Kołobrzeg ma już gotowy budżet na 2017 rok. Wczoraj nad jego projektem debatowali miejscy radni
Głosowanie nad budżetem zakończyło się już po zamknięciu tego wydania „Głosu”. Ale wielu zmian nie należało się spodziewać. W projekcie uchwały budżetowej dla Kołobrzegu na rok 2017 dochody oszacowano na 240 mln 924 tys. zł. Planowane wydatki są o 13 mln wyższe i wynoszą dokładnie 253.984.160,81 zł. Budżet zaplanowano więc z deficytem w kwocie prawie 13 mln 600 tys. zł. Ale dziura budżetowa nie martwi zbytnio radnych opozycji. W 2016 było podobnie i większe wpływy m.in. z opłaty uzdrowiskowej zdołały ją załatać. Mimo to we wtorek, gdy z nimi rozmawialiśmy, skłaniali się bardziej do głosowania przeciw budżetowi w tej postaci. Dlaczego?
- Niepokojące jest, że tylko 18,5 mln złotych przeznaczono na inwestycje. Jeżeli odejmiemy dofinansowanie unijne, zostanie niewiele ponad 10. Nie jest to więc budżet prorozwojowy - mówiła radna Wioletta Dymecka z klubu „Porozumienie dla Kołobrzegu Wioletty Dymeckiej”. Radna wylicza dalej: - Miasto ściąga za to dywidendy ze spółek miejskich, którym mieszkańcy płacą m.in. za gaz. Jest to okrężną drogą wyciąganie pieniędzy od mieszkańców. Jest mało pieniędzy na prace planistyczne nad Planami Zagospodarowania Przestrzennego. Ich brak utrudnia i dezorganizuje funkcjonowanie miasta. Są za duże pieniądze na promocję. Są też za wysokie koszty gospodarki odpadami. Cieszy nas jedynie, że utrzymano darmowe przejazdy autobusami Komunikacji Miejskiej dla dzieci, młodzieży i osób niepełnosprawnych, darmowe toalety i molo.

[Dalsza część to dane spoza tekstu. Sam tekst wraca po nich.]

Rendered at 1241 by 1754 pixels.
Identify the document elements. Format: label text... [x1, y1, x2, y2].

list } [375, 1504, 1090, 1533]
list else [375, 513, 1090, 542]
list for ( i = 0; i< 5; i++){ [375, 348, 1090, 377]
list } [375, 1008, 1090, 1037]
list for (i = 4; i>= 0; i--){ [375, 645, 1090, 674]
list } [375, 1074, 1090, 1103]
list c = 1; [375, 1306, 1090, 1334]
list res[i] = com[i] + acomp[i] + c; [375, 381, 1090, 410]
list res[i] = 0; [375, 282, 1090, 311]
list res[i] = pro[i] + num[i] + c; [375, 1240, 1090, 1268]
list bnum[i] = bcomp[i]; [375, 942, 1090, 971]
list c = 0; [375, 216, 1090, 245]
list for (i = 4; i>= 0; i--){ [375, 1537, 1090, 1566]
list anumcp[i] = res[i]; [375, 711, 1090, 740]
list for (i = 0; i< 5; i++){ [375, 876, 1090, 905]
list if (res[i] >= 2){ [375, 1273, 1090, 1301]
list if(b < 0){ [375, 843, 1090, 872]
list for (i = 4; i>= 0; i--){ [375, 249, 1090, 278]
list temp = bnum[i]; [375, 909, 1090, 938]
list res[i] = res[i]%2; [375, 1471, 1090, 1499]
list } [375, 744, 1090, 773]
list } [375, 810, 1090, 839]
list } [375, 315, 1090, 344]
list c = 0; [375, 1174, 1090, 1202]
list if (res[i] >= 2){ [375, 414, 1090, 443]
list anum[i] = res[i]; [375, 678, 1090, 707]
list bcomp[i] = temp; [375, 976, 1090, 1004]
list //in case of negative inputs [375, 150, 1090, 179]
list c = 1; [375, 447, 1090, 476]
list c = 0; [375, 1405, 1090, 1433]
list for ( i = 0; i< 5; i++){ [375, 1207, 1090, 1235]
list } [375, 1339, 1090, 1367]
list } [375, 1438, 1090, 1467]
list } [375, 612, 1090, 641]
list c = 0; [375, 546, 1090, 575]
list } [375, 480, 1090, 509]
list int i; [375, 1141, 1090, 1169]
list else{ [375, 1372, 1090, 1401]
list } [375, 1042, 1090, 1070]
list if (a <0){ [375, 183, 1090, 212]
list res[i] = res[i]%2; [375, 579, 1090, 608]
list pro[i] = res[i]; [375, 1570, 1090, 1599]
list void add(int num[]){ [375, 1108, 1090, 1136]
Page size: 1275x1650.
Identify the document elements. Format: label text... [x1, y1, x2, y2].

Jak wygląda więc budżet na 2017? Miasto „zarobi” m.in. na podatku dochodowym od osób fizycznych (udział w podatku wpłacanym do budżetu państwa, ponad 41,5 mln zł) i podatku od nieruchomości (32 mln zł). Z opłaty uzdrowiskowej 13 mln. zł, a z opłaty parkingowej 2,5 mln zł. Ze sprzedaży miejskich gruntów miasto ma nadzieję w przyszłym roku zarobić 19,5 mln zł. Z Unii Europejskiej do Kołobrzegu trafi 12 mln zł. Większość zostanie wydana na inwestycje, m.in. na przebudowę ul. Towarowej i Zdrojowej. Miasto jak co roku dostanie subwencję oświatową z budżetu państwa (29 mln zł). Tyle, oczywiście w dużym skrócie, dochody. A na co miasto wyda pieniądze? Oświata i wychowanie pochłonie w przyszłym roku blisko 60 mln zł, pomoc społeczna 13,5 mln zł, a Program Rodzina 500 Plus 17,5 mln zł. Wynagrodzenia urzędników magistratu to kolejne 10,7 mln zł, koszt utrzymania Straży Miejskiej 2 mln zł.